Но, несмотря на поистине потрясающий июль, мать взяла особняк в аренду лишь на месяц, с 8 июля по 8 августа. Сдается мне, ее не особо интересовали бескрайние поля, равно как и вишневые деревья, сгибающиеся под весом ягод, а также пение птиц. Ночи напролет она проводила в казино в компании своих верных друзей – Бернара Франка и Жака Шазо[16] – и играла в «железку» либо в рулетку. Почему-то именно эти две игры приводили ее в особенный восторг.
Седьмого августа, накануне отъезда, мать в последний (как ей казалось) раз села за игорный стол. В ту ночь фортуна была к ней благосклонна. В рулетке мать снова и снова ставила на свои любимые числа – 3, 8 и 11 – и играла до самого закрытия, покинув казино лишь под утро с выигрышем в восемьдесят тысяч франков (что, по теперешним меркам, чуть больше суммы в двести тысяч евро). Домой она возвратилась в восемь, уставшая, но, безусловно, довольная.
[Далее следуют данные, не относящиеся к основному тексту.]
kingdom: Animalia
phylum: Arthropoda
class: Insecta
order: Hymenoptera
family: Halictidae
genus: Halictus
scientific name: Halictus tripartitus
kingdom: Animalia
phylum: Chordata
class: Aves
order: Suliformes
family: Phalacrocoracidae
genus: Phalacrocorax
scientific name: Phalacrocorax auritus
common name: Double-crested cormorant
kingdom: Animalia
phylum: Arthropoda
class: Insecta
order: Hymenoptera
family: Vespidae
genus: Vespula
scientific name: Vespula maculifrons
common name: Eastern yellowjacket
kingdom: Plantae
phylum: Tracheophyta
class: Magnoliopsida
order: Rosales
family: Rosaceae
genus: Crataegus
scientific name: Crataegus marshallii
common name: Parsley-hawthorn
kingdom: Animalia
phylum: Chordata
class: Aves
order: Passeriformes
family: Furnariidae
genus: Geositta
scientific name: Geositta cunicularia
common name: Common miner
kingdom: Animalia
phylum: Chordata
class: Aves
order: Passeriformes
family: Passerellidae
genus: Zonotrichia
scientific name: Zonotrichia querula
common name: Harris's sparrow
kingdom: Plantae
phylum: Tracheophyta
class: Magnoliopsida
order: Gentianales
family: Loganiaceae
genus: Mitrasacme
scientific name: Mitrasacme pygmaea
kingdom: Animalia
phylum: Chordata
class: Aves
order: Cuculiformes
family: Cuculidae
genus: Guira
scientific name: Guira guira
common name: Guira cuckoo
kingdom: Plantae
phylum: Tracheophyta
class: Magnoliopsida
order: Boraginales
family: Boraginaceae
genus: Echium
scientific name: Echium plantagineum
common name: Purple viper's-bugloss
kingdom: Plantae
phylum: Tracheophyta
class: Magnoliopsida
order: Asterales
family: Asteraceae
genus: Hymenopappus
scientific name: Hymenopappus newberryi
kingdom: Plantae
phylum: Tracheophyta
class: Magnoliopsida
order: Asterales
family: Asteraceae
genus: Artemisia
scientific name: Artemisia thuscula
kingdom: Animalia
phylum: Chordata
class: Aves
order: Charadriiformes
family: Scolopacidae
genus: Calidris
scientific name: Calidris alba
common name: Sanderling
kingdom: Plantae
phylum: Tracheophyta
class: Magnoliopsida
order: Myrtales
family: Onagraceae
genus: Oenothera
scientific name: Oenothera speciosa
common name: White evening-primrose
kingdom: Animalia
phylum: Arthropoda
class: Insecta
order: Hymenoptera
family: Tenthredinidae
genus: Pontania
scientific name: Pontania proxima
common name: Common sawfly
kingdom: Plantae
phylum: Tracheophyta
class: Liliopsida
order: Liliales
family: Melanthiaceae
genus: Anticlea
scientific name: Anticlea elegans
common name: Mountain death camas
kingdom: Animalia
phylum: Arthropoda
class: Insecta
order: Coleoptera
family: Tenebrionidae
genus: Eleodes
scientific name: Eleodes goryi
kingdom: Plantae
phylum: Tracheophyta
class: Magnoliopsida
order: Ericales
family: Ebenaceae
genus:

Хозяин особняка ждал ее на вокзале, чтобы вместе провести инвентаризацию. До отъезда матери еще нужно было тщательно пересчитать все ложки, ножи и бокалы, составить акт о состоянии имущества и собрать чемоданы. Но моей матери показалась дикой перспектива вести скучные подсчеты, вместо того чтобы спокойно пойти и поспать. К тому же стоит отметить, что она успела порядком привязаться к этому месту, где она провела столько приятных дней. И тогда она спросила у хозяина, не продается ли случайно особняк? Хозяин ответил утвердительно. Она поинтересовалась, сколько он за него хочет. Восемьдесят тысяч франков. И тут мать достала из сумки весь свой выигрыш и протянула его порядком изумленному хозяину. С тех пор этот особняк был ее единственным имуществом. Позднее эта красивая история стала легендой, я имею в виду, настоящей легендой, пожалуй, самой невероятной из всех. Восьмого августа, в восемь часов утра, моя мать выиграла в казино, делая ставки только на «восемь», и купила дом в Нормандии за восемьдесят тысяч франков.